The global desalination market was valued at $14.5 billion in 2021 and is expected to reach $35.5 billion by 2030. Desalination facilities are, at the moment, mainly situated in Southwest Asia, with significant clusters in Australia, China, and the United States. Global desalination demands are expected to reach 266 million cubic meters per day by 2050. To meet the demand, it will be required to make a significant increase in the deployment of desalination facilities worldwide. Therefore, the private British-based maritime and technology innovation company CORE POWER has been working on the idea to “partner desalination technology with the next generation of nuclear reactors,” according to its April 11, 2022 report “The Future of Water: Nuclear Powered, Floating Water Desalination.”
CORE POWER has designed “nuclear-powered floating desalination structures based on existing ship hulls…. The next generation of nuclear reactors such as the molten salt reactors (MSR) and heat pipe reactors (HPR) present a step-change in nuclear safety and security. Both these reactors are low-pressure systems vastly reducing the risks of contact with radioactive material. They are also small enough to use modular shipyard construction, decreasing build time and cost. These reactors, having both modularity and walk away safety by design, will be able to provide cheaper and safer nuclear power.… The first using a molten salt reactor producing 80 MW of electricity could provide a maximum of 450,000 per cubic meters of drinkable water per day, in a Panamax size hull. Smaller deployments using a heat pipe reactor with a power of 10 MW could produce up to 60,000 m³ of water per day in a feeder type hull.”
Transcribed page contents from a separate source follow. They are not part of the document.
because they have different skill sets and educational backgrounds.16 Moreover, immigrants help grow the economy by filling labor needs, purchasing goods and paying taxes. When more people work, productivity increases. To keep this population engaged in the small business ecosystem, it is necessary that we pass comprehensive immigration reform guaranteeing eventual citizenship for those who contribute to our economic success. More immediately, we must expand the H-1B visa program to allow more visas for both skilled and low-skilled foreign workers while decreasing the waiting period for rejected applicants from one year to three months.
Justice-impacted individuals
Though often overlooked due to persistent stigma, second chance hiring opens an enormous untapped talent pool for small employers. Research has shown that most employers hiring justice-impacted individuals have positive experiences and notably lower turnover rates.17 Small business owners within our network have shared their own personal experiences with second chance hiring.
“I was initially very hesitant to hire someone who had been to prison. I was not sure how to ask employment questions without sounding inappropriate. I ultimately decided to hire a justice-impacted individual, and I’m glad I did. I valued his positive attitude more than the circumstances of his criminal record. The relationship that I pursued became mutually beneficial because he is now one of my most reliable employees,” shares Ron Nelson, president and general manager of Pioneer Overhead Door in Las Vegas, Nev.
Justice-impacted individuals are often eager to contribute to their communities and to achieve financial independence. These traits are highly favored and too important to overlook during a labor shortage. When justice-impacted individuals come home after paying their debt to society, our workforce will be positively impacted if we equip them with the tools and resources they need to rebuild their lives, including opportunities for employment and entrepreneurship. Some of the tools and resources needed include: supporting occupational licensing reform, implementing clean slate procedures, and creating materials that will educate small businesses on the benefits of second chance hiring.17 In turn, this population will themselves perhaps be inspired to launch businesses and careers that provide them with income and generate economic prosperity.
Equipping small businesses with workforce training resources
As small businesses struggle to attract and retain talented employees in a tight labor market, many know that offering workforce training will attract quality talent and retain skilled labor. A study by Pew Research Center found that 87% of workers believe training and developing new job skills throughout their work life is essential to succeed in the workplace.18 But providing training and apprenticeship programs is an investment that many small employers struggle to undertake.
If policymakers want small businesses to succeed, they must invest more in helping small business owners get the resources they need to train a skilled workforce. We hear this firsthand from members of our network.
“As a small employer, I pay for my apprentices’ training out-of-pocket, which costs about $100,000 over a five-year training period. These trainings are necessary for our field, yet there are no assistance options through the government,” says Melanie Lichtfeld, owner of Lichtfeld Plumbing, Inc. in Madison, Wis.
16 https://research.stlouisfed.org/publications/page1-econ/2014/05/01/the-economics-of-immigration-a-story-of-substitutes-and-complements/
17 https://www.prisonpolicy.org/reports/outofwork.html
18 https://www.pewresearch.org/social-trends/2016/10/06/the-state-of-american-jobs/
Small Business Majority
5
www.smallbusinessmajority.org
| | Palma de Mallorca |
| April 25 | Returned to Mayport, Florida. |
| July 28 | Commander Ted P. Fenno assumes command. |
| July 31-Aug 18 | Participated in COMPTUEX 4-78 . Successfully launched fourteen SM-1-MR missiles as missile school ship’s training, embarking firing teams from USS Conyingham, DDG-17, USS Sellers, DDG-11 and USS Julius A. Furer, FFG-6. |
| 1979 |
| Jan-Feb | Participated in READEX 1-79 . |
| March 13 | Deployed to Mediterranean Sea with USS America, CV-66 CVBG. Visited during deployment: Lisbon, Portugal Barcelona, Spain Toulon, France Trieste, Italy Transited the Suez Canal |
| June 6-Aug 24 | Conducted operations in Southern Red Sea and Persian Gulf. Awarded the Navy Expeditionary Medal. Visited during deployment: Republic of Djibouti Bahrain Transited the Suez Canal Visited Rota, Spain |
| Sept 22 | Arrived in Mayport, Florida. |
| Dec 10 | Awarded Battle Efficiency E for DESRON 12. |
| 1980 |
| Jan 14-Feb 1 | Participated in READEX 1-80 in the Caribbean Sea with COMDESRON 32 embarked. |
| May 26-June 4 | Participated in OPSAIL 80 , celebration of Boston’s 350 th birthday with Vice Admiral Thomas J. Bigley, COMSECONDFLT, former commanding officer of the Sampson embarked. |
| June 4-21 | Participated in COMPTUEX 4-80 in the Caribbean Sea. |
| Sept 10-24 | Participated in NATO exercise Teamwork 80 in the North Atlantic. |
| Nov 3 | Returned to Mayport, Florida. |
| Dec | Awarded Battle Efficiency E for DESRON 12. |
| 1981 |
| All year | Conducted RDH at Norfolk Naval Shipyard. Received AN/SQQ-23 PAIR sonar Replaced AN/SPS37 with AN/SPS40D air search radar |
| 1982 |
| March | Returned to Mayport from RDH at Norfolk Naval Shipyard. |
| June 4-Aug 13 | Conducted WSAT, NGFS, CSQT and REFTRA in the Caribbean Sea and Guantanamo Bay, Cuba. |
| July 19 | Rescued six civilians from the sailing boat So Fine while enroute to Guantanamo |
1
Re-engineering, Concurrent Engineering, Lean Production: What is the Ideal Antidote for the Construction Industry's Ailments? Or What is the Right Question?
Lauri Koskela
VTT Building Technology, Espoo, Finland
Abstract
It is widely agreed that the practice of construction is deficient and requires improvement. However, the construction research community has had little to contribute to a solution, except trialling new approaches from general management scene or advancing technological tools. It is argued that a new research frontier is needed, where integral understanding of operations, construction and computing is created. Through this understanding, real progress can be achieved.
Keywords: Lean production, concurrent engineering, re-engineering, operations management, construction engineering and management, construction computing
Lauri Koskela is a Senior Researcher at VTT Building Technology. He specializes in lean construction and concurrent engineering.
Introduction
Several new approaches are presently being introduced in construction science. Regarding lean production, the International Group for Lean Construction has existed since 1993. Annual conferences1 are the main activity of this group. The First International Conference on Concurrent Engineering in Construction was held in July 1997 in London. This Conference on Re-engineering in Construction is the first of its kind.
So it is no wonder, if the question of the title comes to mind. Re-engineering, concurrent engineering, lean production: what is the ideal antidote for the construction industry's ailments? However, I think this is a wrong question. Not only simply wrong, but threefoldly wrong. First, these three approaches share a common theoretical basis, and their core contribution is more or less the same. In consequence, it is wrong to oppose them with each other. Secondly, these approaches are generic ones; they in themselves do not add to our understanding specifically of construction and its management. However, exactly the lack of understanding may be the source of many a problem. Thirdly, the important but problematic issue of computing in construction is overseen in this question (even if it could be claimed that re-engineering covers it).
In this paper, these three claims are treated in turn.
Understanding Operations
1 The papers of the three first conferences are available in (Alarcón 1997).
CORE POWER modeling calculated that these facilities could create freshwater at a cost of $0.7 per cubic meter, a 23% reduction from current costs.
Besides providing water and electricity to islands and coastal cities, “floating desalination will also be able to play an important role in disaster relief scenarios where the provision of clean water and electricity could vastly reduce human suffering.… There are currently 3.6 billion people globally suffering from water scarcity—the CORE POWER concept could help bring this down, saving and improving lives globally.”
CORE POWER is in the process of developing a floating nuclear power plant featuring molten chloride fast reactors in collaboration with TerraPower, Southern Company from the U.S. and Orano of France, a nuclear fuel cycle company. A demonstration reactor is planned for 2026 with the aim to commercialize the vessel product by the start of the next decade.